Is he getting to the core of parlor game strategy? It’s notable that the only examples von Neumann works out here are matching penning and rock-paper-scissors. In these cases, picking a strategy uniformly at random is optimal. But von Neumann is pretty clear that he thinks we’re onto something fundamental about behavior. He writes this remarkable passage after proving the minimax theorem.
“The following point should be emphasized: Although in Section 1 chance was eliminated from the games of strategy under consideration (by introducing expected values and eliminating "draws"), it has now made a spontaneous reappearance. Even if the rules of the game do not contain any elements of "hazard" (i.e., no draws from urns) - as e.g., the two examples in 2. - in specifying the rules of behavior for the players it becomes imperative to reconsider the element of "hazard.” The dependence on chance (the "statistical" element) is such an intrinsic part of the game itself (if not of the world) that there is no need to introduce it artificially by way of the rules of the game: even if the formal rules contain no trace of it, it still will assert itself.”
In games, randomness plays a cryptographic role of concealing information from an adversary. von Neumann spends no time discussing how a rational actor might generate such cryptographically secure randomness. If Player Two knew that Player One was using Tippett’s Random Sampling Numbers to choose their random strategy, Player One would be out of luck.

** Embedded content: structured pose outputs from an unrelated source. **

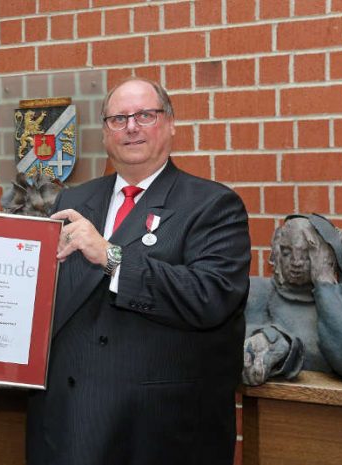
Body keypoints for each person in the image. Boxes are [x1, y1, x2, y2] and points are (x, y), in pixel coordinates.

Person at [26, 77, 251, 465]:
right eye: (118, 118)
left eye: (145, 115)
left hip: (155, 434)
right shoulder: (73, 200)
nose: (131, 127)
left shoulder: (214, 205)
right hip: (67, 426)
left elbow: (209, 298)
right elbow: (42, 294)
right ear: (105, 132)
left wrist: (111, 255)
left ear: (171, 123)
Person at [243, 215, 342, 386]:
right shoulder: (259, 292)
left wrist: (324, 281)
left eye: (307, 254)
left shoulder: (337, 302)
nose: (296, 262)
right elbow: (226, 337)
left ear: (326, 257)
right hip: (270, 407)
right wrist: (271, 338)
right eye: (286, 252)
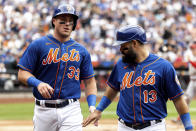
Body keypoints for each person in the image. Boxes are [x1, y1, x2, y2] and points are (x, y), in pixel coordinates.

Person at [82, 25, 193, 131]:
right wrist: (99, 110)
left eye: (123, 46)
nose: (120, 50)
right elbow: (112, 89)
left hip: (153, 127)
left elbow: (178, 99)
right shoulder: (120, 64)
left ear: (134, 43)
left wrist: (188, 127)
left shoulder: (164, 66)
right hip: (124, 127)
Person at [17, 4, 97, 131]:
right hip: (43, 110)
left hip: (71, 109)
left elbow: (89, 81)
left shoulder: (81, 50)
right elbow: (22, 73)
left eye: (71, 21)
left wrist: (92, 106)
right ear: (54, 21)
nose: (67, 24)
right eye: (63, 21)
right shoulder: (38, 45)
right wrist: (38, 83)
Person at [173, 41, 196, 124]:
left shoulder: (192, 59)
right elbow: (183, 65)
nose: (193, 50)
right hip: (192, 81)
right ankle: (180, 119)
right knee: (186, 100)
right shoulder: (192, 57)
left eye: (194, 49)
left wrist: (189, 60)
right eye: (192, 49)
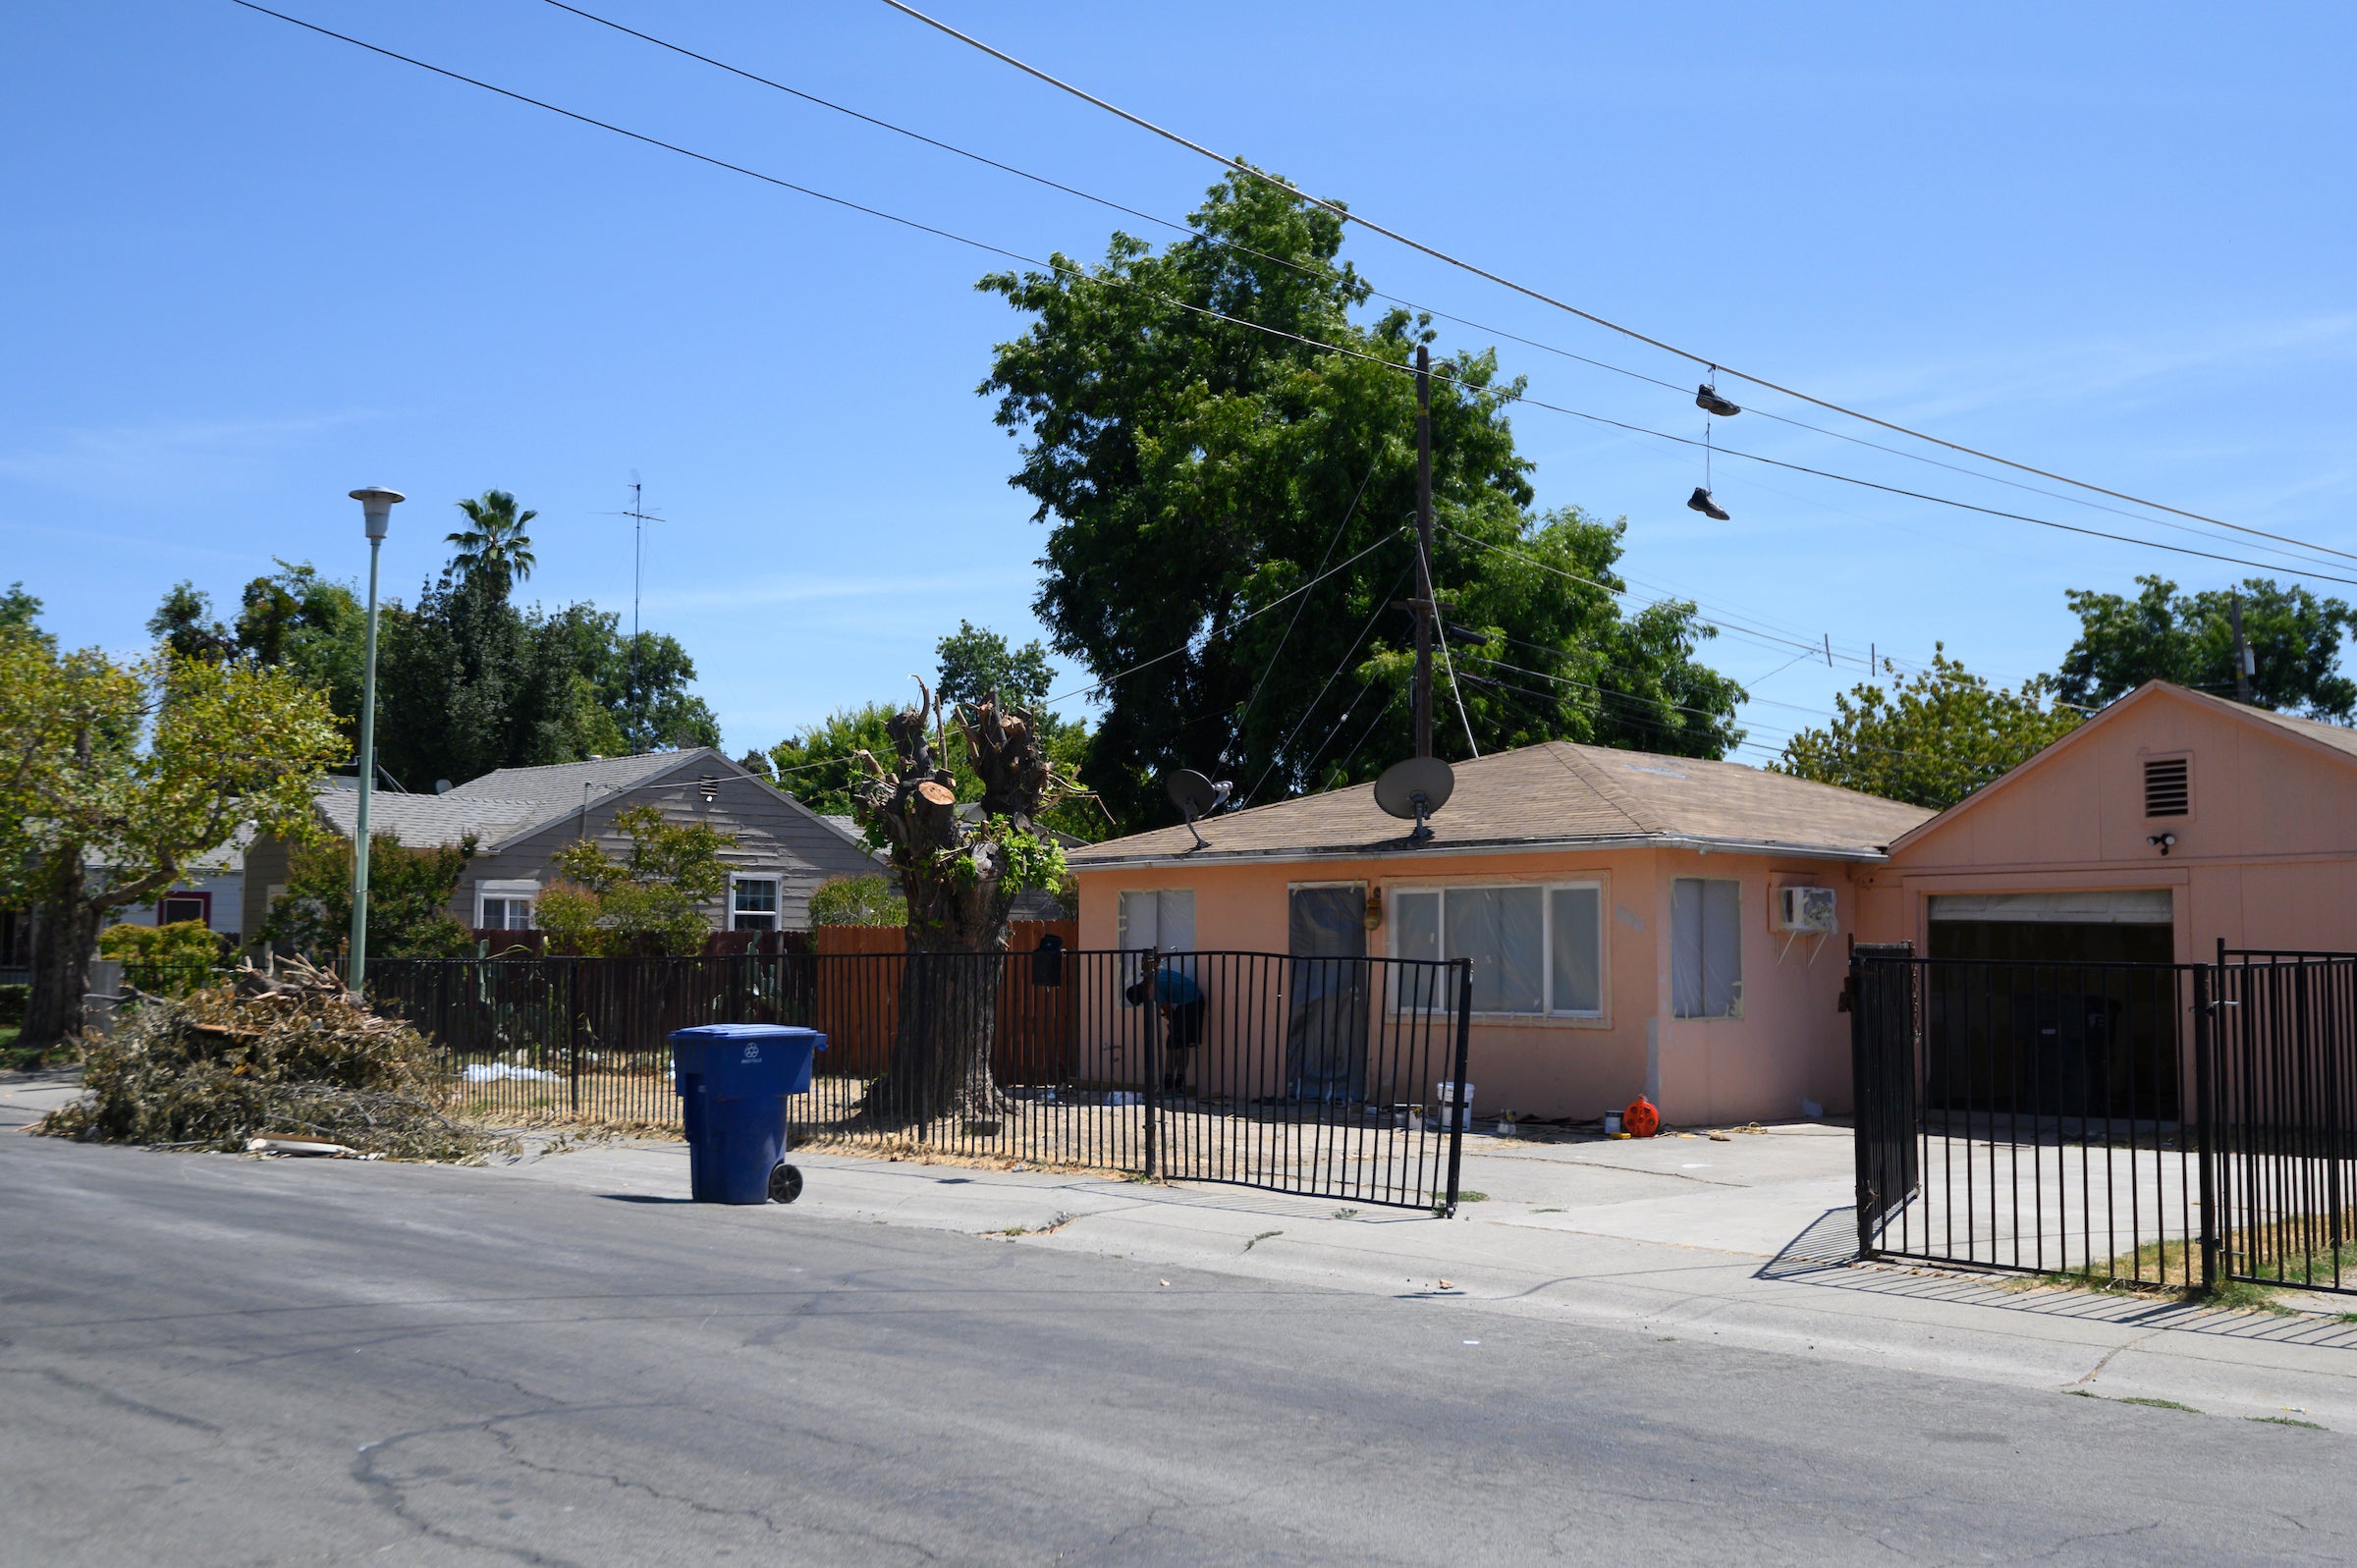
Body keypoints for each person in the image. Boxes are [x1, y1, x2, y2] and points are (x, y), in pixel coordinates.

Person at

Regardless, von Neumann was entranced by the idea that winning strategies needed randomness to achieve deception. The optimal strategist is a random actor. This equating rationality with mercurial avarice would be made explicit once von Neumann teamed with Oskar Morgenstern to write “Theory of Games and Economic Behavior.” That they changed the title from “A Theory of Parlor Games” to “A Theory of Games” is very telling. von Neumann and Morgenstern were after something more serious, after all: they hoped to solve all of social science and economics. And yet, as Herbert Simon immediately noted at the time, all of the examples in the 1944 book remain parlor games.
Shout out to Ludwig Schmidt for verifying my translation.
I love the purely algebraic proof of this inequality. It’s one of my favorite things to verify in an optimization class. By definition, for any a and b, R(a,b) ≤ maxx R(x,b). Now, fix a and minimize both sides with respect to b to see miny R(a,y) ≤ miny maxx R(x,y). Since this is true for all a, you can maximize with respect to a to prove the inequality. This inequality is called weak duality in optimization.
This is such a cool article, Professor! I love the idea of "randomness [playing] a cryptographic role of concealing information". Is there a way of quantifying the security of this source of randomness in a game of perfect information (when the opponent knows the random number generator strategy in addition to your strategy). I'm guessing that knowing your opponent is getting their random numbers from a quantum process does not give you any information on their next move because it is (from my understanding) a truly random process. However, as you mentioned, knowing that your opponent is using Tippett’s Random Sampling Numbers could give you much more information to predict their next move.
A bit of an aside, but I think the constraint of "zero-sum" is something that doesn't map onto human behvaior/social science. Is there clean/elegant theory on cooperative non-zero sum games?